In a natural way. The album started with Crystal Fighters asking us for a collaboration, and it was before the pandemic, and we had hit it off. Suddenly the pandemic came, the Crystals went to the Colombian jungle and they were never heard from again, and then we told ourselves that since we were going to do a song like this from a distance, why not do another collaboration like this with the Dutch band Chef's Special, very famous there and with whom we have coincided? Then we planned to go to a festival in Germany organized by the Querbeat group, and since we couldn't do it due to the pandemic, we did another one, and the same with South American bands.
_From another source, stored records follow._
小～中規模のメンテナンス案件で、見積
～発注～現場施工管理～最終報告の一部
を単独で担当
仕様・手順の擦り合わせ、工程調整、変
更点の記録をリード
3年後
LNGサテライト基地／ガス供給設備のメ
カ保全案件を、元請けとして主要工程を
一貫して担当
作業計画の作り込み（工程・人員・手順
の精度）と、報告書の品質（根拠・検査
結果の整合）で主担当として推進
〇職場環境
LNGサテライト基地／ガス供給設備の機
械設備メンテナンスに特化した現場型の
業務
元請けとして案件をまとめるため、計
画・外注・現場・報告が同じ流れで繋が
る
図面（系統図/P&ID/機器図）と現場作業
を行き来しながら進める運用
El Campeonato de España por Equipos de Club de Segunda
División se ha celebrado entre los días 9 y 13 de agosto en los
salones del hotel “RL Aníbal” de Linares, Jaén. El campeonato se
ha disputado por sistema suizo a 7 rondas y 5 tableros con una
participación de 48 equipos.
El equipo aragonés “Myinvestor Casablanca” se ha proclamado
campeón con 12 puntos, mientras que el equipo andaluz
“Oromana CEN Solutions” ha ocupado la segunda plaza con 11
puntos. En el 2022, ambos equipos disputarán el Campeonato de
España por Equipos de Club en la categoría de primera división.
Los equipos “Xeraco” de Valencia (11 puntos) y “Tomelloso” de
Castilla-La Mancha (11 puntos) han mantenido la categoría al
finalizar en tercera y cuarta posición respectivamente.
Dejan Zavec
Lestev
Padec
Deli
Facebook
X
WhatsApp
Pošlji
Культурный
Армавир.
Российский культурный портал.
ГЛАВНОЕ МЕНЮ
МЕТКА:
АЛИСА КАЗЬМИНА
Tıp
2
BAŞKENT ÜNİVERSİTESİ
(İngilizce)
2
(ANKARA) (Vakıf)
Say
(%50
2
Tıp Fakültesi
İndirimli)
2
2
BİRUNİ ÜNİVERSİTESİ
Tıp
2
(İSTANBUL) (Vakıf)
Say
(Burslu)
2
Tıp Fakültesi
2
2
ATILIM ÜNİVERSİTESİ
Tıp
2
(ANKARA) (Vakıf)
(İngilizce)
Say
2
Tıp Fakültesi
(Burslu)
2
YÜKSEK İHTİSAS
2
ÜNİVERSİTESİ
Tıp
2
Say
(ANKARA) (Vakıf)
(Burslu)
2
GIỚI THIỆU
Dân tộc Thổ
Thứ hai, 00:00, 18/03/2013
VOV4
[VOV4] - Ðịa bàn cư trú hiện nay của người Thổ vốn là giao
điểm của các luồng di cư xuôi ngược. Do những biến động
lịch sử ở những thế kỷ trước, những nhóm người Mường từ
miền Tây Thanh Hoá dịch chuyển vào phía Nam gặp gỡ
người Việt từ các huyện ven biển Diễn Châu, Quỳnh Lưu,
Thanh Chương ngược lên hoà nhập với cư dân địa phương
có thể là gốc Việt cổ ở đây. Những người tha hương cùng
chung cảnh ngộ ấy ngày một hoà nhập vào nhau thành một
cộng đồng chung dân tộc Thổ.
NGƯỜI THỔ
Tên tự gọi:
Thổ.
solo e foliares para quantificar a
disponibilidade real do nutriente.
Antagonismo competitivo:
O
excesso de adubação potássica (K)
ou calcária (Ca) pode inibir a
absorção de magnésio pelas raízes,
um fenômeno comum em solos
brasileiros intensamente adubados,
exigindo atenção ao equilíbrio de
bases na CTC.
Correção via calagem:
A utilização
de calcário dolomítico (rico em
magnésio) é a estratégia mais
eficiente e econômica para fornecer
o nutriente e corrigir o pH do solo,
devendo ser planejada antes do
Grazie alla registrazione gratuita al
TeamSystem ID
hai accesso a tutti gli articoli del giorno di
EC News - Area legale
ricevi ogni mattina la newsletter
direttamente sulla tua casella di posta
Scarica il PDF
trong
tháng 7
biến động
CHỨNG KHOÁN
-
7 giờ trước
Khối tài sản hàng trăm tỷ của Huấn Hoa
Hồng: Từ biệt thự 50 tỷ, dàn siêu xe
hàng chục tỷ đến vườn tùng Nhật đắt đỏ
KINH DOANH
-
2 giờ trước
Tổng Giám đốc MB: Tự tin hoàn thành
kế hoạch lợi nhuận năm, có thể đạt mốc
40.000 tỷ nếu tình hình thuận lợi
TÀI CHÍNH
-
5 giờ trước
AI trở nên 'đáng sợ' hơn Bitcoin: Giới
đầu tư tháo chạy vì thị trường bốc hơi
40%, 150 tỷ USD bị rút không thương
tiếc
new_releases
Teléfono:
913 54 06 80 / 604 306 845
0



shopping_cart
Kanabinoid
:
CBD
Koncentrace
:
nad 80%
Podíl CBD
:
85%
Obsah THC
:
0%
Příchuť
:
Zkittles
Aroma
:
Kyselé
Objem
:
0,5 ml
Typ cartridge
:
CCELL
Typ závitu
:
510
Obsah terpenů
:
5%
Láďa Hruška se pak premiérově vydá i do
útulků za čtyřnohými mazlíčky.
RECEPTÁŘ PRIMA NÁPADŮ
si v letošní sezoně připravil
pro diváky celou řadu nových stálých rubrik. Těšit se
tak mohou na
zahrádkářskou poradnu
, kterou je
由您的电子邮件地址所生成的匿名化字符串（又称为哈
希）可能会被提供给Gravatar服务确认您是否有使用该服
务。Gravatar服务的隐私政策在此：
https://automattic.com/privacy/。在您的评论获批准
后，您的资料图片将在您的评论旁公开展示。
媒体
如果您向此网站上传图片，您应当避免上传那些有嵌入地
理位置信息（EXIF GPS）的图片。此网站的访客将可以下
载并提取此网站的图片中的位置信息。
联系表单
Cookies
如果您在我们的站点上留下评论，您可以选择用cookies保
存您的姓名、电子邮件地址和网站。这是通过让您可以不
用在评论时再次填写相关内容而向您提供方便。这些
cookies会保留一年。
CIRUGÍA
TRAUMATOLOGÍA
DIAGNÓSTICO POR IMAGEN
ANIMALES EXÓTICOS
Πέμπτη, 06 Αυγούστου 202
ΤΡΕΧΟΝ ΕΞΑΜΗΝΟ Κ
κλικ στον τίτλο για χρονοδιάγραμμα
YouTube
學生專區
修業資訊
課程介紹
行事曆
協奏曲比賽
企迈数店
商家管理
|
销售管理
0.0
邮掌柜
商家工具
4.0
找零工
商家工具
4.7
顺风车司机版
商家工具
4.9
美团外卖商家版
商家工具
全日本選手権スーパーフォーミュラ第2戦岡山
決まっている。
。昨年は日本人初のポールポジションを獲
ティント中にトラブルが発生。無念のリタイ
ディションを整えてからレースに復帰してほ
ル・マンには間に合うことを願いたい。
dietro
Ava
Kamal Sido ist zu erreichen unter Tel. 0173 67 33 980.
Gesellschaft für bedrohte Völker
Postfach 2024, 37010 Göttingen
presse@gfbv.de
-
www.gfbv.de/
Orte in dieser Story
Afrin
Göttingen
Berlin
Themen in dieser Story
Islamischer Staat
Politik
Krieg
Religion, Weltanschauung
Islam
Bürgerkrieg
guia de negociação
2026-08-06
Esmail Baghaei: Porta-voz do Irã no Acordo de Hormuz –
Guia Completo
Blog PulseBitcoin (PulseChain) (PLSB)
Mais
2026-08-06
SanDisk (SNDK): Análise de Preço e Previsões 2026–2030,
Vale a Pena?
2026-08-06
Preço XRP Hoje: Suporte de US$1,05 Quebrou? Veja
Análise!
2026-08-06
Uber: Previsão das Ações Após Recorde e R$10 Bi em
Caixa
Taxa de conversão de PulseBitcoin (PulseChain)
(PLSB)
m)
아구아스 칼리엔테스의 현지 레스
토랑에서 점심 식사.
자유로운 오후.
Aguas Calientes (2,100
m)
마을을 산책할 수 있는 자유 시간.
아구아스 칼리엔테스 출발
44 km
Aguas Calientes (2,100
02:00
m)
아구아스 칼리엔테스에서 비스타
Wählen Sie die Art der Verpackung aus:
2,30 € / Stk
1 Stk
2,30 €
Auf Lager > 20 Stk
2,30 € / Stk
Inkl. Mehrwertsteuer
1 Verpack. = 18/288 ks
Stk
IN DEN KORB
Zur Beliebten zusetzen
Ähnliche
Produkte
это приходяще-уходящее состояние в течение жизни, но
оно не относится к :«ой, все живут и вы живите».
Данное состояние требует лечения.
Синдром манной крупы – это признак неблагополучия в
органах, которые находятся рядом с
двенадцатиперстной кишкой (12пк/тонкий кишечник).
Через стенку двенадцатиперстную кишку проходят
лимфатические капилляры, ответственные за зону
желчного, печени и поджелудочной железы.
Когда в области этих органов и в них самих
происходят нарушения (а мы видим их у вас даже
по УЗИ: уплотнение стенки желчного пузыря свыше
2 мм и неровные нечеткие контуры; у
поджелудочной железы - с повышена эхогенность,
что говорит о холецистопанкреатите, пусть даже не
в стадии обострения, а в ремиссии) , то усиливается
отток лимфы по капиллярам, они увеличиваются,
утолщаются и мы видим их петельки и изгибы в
And what was going to be a series of separate singles we saw that we already had ten songs. And all this happened in 2020, just after we released our previous album Turn it over, recorded by us from a distance.

With so many collaborations, were you looking for a different sound?

Absolutely, another of the ideas of Towards another part is to go to their place, that is, when they tell us that La Vela Puerca, which is a group that has always freaked us out, would agree to do a song with us, we thought of doing a song and taking it to the rock they do. We've made this game with almost every collaboration to bring the themes to their turf. That's why there are stylistic risks on the album, because they're things we've never done.

Is there a common thematic thread in the album?

No, I don't think so, because they were going to be singles, and I think nobody does that anymore. The concept of disk has been lost. In fact, the single is also the only way to not lose songs along the way.

With this way of doing things, immediacy, anticipating what the follower will like, does art suffer?

Obviously, but when I make a song I don't think about that. When it's done, that's when it's done, and to decide, of all the ones done, which could be the most commercial or the one that would be given to the radio. But I can't write music from this, because otherwise I'd make reggaeton or trap, and I don't feel like it. And speaking of immediacy: an album comes out, it's up to date for a week with the interviews and so on, and it disappears. That's why now singles are released earlier to show the album, because once it comes out it lasts a week, unless you play it live.

In this sense, what advice would you give?

To maintain and grow, I would advise her to release a song every month, all year long. He is a slave, mind you. We, in fact, for this year now plan to release this global album and later, in November, an ep with songs only in Catalan. In June we will bring up a theme. We like as a concept, La Pegatina as something global and as something local.